In situ and remotely-sensed mean and turbulence characteristics of wind turbine wakes

With increasing deployment of wind turbines around the world, understanding how turbines extract energy from the wind is critical for estimating any limits to wind energy production and in understanding downstream impacts. High-resolution measurements of wind speed, temperature, and turbulence across the entire turbine rotor disk are essential to evaluate the effects of shear, stratification, and turbulence on turbine power performance. Energy dissipation rate measurements are also required for insight into wake dissipation processes. These data are lacking from current measurement practices, thereby limiting our understanding of atmosphere-turbine interactions and wake dynamics.

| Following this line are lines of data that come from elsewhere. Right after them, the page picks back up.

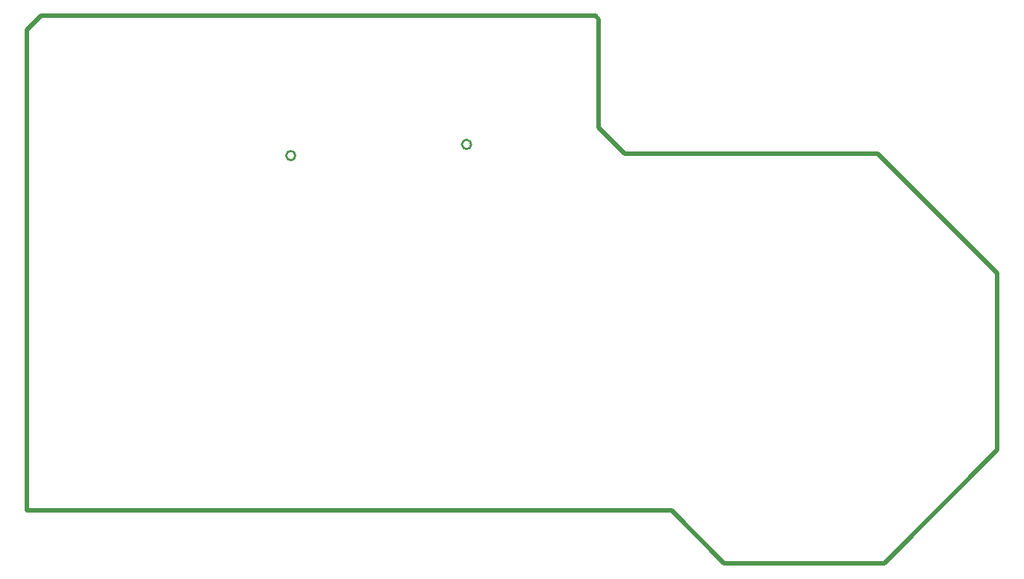
<source format=gm1>
G04 Layer_Color=16711935*
%FSLAX25Y25*%
%MOIN*%
G70*
G01*
G75*
%ADD10C,0.02000*%
%ADD27C,0.01000*%
D10*
X222018Y174500D02*
X229500D01*
X222018D02*
Y389018D01*
X228500Y395500D01*
X476000D01*
X477500Y394000D01*
Y345500D02*
Y394000D01*
Y345500D02*
X489000Y334000D01*
X602000D01*
X655500Y280500D01*
Y201500D02*
Y280500D01*
X605000Y151000D02*
X655500Y201500D01*
X533500Y151000D02*
X605000D01*
X510000Y174500D02*
X533500Y151000D01*
X229500Y174500D02*
X510000D01*
D27*
X342061Y333000D02*
G03*
X342061Y333000I-2062J0D01*
G01*
X420562Y338000D02*
G03*
X420562Y338000I-2062J0D01*
G01*
M02*

</source>
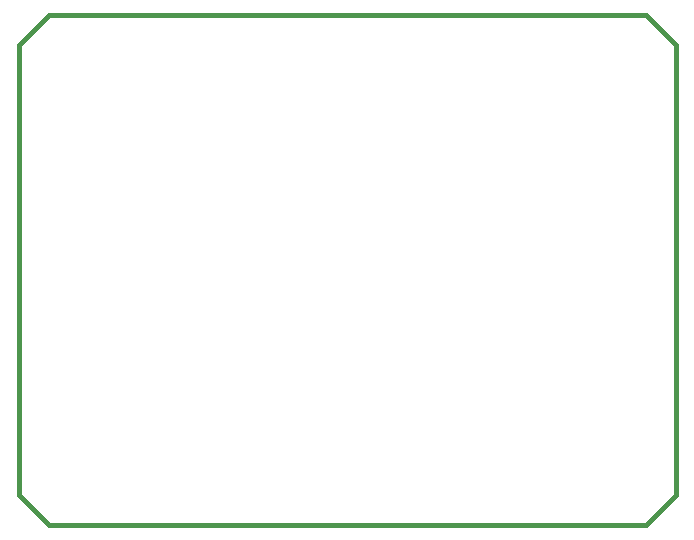
<source format=gm1>
G04*
G04 #@! TF.GenerationSoftware,Altium Limited,Altium Designer,25.6.2 (33)*
G04*
G04 Layer_Color=16711935*
%FSLAX25Y25*%
%MOIN*%
G70*
G04*
G04 #@! TF.SameCoordinates,D3077B53-F130-49B9-AE0B-FC42BD5CCE1B*
G04*
G04*
G04 #@! TF.FilePolarity,Positive*
G04*
G01*
G75*
%ADD66C,0.01500*%
D66*
X110000Y110000D02*
Y260000D01*
Y110000D02*
X120000Y100000D01*
X319000D01*
X329000Y110000D01*
Y260000D01*
X319000Y270000D02*
X329000Y260000D01*
X120000Y270000D02*
X319000D01*
X110000Y260000D02*
X120000Y270000D01*
M02*

</source>
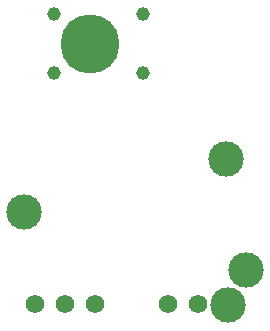
<source format=gbr>
%TF.GenerationSoftware,KiCad,Pcbnew,9.0.7*%
%TF.CreationDate,2026-01-24T18:57:43-08:00*%
%TF.ProjectId,sensor-pcb,73656e73-6f72-42d7-9063-622e6b696361,rev?*%
%TF.SameCoordinates,PXa5d4648PY5882b10*%
%TF.FileFunction,Soldermask,Bot*%
%TF.FilePolarity,Negative*%
%FSLAX46Y46*%
G04 Gerber Fmt 4.6, Leading zero omitted, Abs format (unit mm)*
G04 Created by KiCad (PCBNEW 9.0.7) date 2026-01-24 18:57:43*
%MOMM*%
%LPD*%
G01*
G04 APERTURE LIST*
%ADD10C,1.150000*%
%ADD11C,1.574800*%
%ADD12C,3.000000*%
%ADD13C,5.000000*%
G04 APERTURE END LIST*
D10*
%TO.C,RV1*%
X-6750000Y7250000D03*
X750000Y7250000D03*
X-6750000Y12250000D03*
X750000Y12250000D03*
%TD*%
D11*
%TO.C,J2*%
X5445000Y-12300000D03*
X2905000Y-12300000D03*
%TD*%
%TO.C,J1*%
X-3260000Y-12300000D03*
X-5800000Y-12300000D03*
X-8340000Y-12300000D03*
%TD*%
D12*
%TO.C,J4*%
X9500000Y-9400000D03*
%TD*%
%TO.C,J3*%
X8000000Y-12400000D03*
%TD*%
D13*
%TO.C,MH1*%
X-3750000Y9750000D03*
%TD*%
D12*
%TO.C,MH2*%
X7800000Y0D03*
%TD*%
%TO.C,MH3*%
X-9300000Y-4500000D03*
%TD*%
M02*

</source>
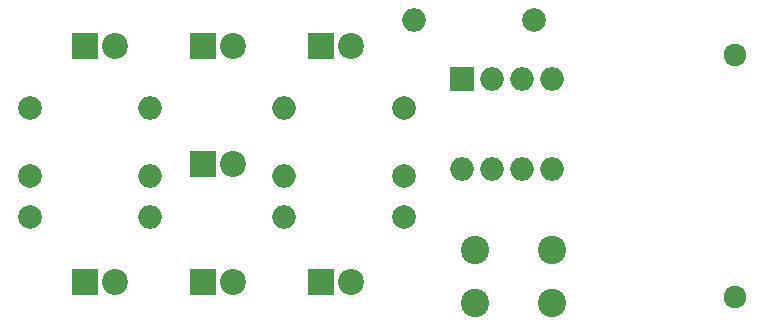
<source format=gbr>
G04 #@! TF.FileFunction,Soldermask,Bot*
%FSLAX46Y46*%
G04 Gerber Fmt 4.6, Leading zero omitted, Abs format (unit mm)*
G04 Created by KiCad (PCBNEW 4.0.7) date Thu Mar 29 16:49:58 2018*
%MOMM*%
%LPD*%
G01*
G04 APERTURE LIST*
%ADD10C,0.100000*%
%ADD11R,2.200000X2.200000*%
%ADD12C,2.200000*%
%ADD13C,2.400000*%
%ADD14R,2.000000X2.000000*%
%ADD15O,2.000000X2.000000*%
%ADD16C,1.924000*%
%ADD17C,2.000000*%
G04 APERTURE END LIST*
D10*
D11*
X138000000Y-73250000D03*
D12*
X140540000Y-73250000D03*
D11*
X148000000Y-63250000D03*
D12*
X150540000Y-63250000D03*
D11*
X128000000Y-83250000D03*
D12*
X130540000Y-83250000D03*
D11*
X128000000Y-63250000D03*
D12*
X130540000Y-63250000D03*
D11*
X148000000Y-83250000D03*
D12*
X150540000Y-83250000D03*
D11*
X137960000Y-63250000D03*
D12*
X140500000Y-63250000D03*
D11*
X138000000Y-83250000D03*
D12*
X140540000Y-83250000D03*
D13*
X161000000Y-80500000D03*
X161000000Y-85000000D03*
X167500000Y-80500000D03*
X167500000Y-85000000D03*
D14*
X159920000Y-66000000D03*
D15*
X167540000Y-73620000D03*
X162460000Y-66000000D03*
X165000000Y-73620000D03*
X165000000Y-66000000D03*
X162460000Y-73620000D03*
X167540000Y-66000000D03*
X159920000Y-73620000D03*
D16*
X183000000Y-84500000D03*
X183000000Y-64000000D03*
D17*
X155000000Y-74250000D03*
D15*
X144840000Y-74250000D03*
D17*
X155000000Y-68500000D03*
D15*
X144840000Y-68500000D03*
D17*
X123340000Y-74250000D03*
D15*
X133500000Y-74250000D03*
D17*
X123340000Y-68500000D03*
D15*
X133500000Y-68500000D03*
D17*
X155000000Y-77750000D03*
D15*
X144840000Y-77750000D03*
D17*
X166000000Y-61000000D03*
D15*
X155840000Y-61000000D03*
D17*
X123340000Y-77750000D03*
D15*
X133500000Y-77750000D03*
M02*

</source>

The CIRES Tethered Lifting System (TLS) is a unique state-of-the-art tethersonde, proven in numerous boundary-layer field experiments to be able to measure turbulence kinetic energy dissipation rates. In Fall 2012, two TLS will be deployed at NREL's National Wind Technology Center to collect simultaneous measurements of the inflow and outflow characteristics around the DOE 1.5 MW turbine. These measurements will enable us to study the effects of shear, stratification, and turbulence on turbine power production and wake dynamics, and compare our results with other measurement systems and wake models. In addition to these in situ measurements, the experimental design requires accurate and timely information on the location of the turbine wake, which will be provided by a Leosphere 200S scanning lidar deployed nearby. This presentation will highlight some of the observations from this field campaign on wake wind speed deficits (observed with both in situ and remotely sensed instrumentation), turbulence enhancement (observed with the remote sensing instruments), and turbulent kinetic energy dissipation rate (observed with the in situ instruments).